Subtlest 'Racism' Imputation Yet
Yes! Weekly, a Greensboro, N.C.-based tabloid, has come up with an especially clever way of insinuating that the tea-party movement is racist:
[Bill] Randall [a Republican candidate for Congress] said the relative silence within the Tea Party on subsequent constitutional amendments--most notably the Thirteenth Amendment, banning slavery, and the Fourteenth Amendment, guaranteeing equal protection under the law--should not be taken as an indication that theyre [sic] valued any less.
"The Tea Party movement tends to concentrate on the articles of the Constitution that have been significantly downplayed and abused, overemphasized or restricted," Randall said. "We're actually touching where it hurts. If there was a movement afoot in Congress to limit firearms, you would see an emphasis on the Second Amendment."
That should be "relative quiet" or simply "silence." Either you're silent or you're not; there are no degrees.

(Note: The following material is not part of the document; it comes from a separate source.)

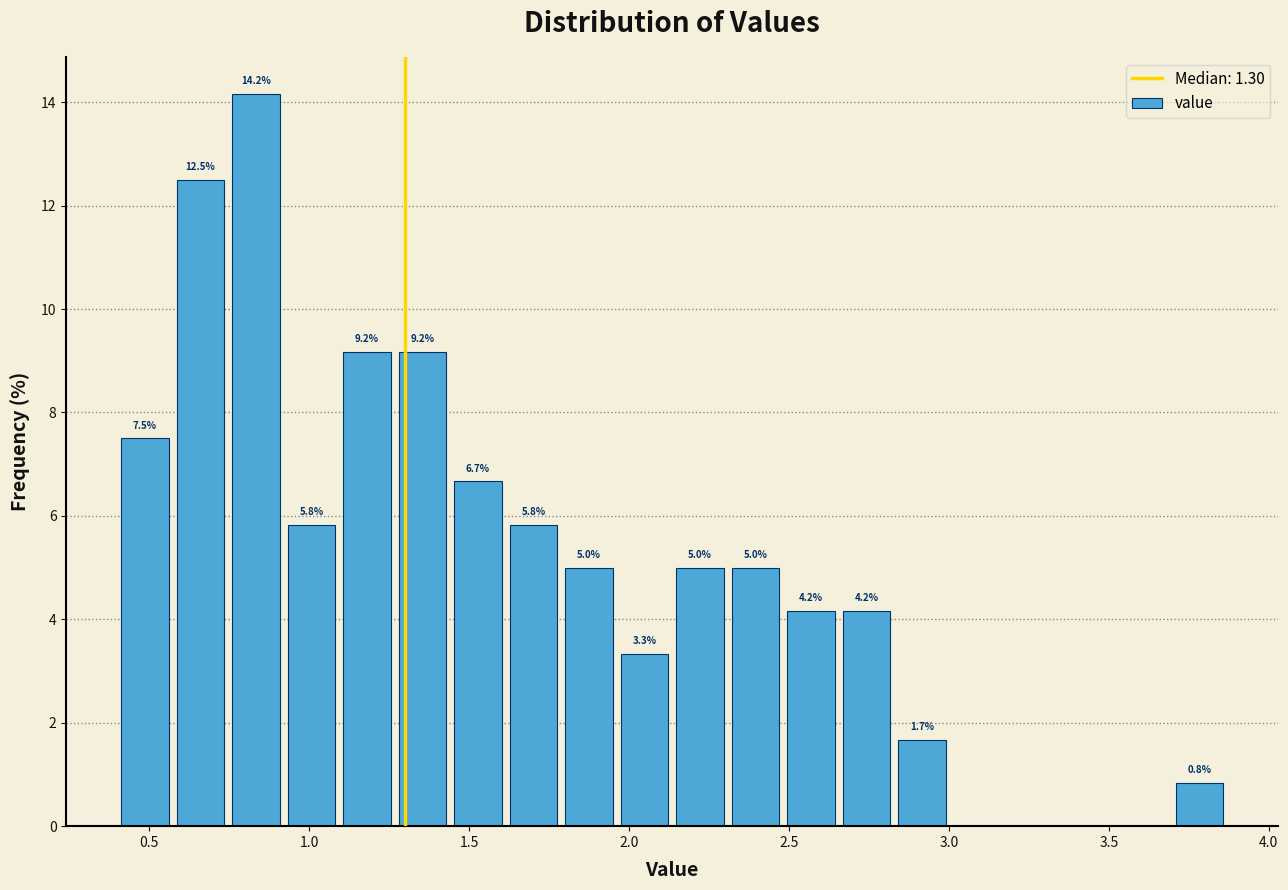

Around what value on the x-axis is the tallest bar? Give the approximate position of its centre, as read against the axis.

0.85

More substantively, while Randall's explanation is sufficient in the case of the 13th Amendment--slavery is gone and never coming back--the tea-party movement's lack of interest in the 14th Amendment is evidence that it is not driven by racial grievance. If it were, its adherents would argue that the 14th Amendment's requirement for equal protection is "significantly downplayed and abused" by legislative, administrative and judicial decisions giving preferential treatment to minorities.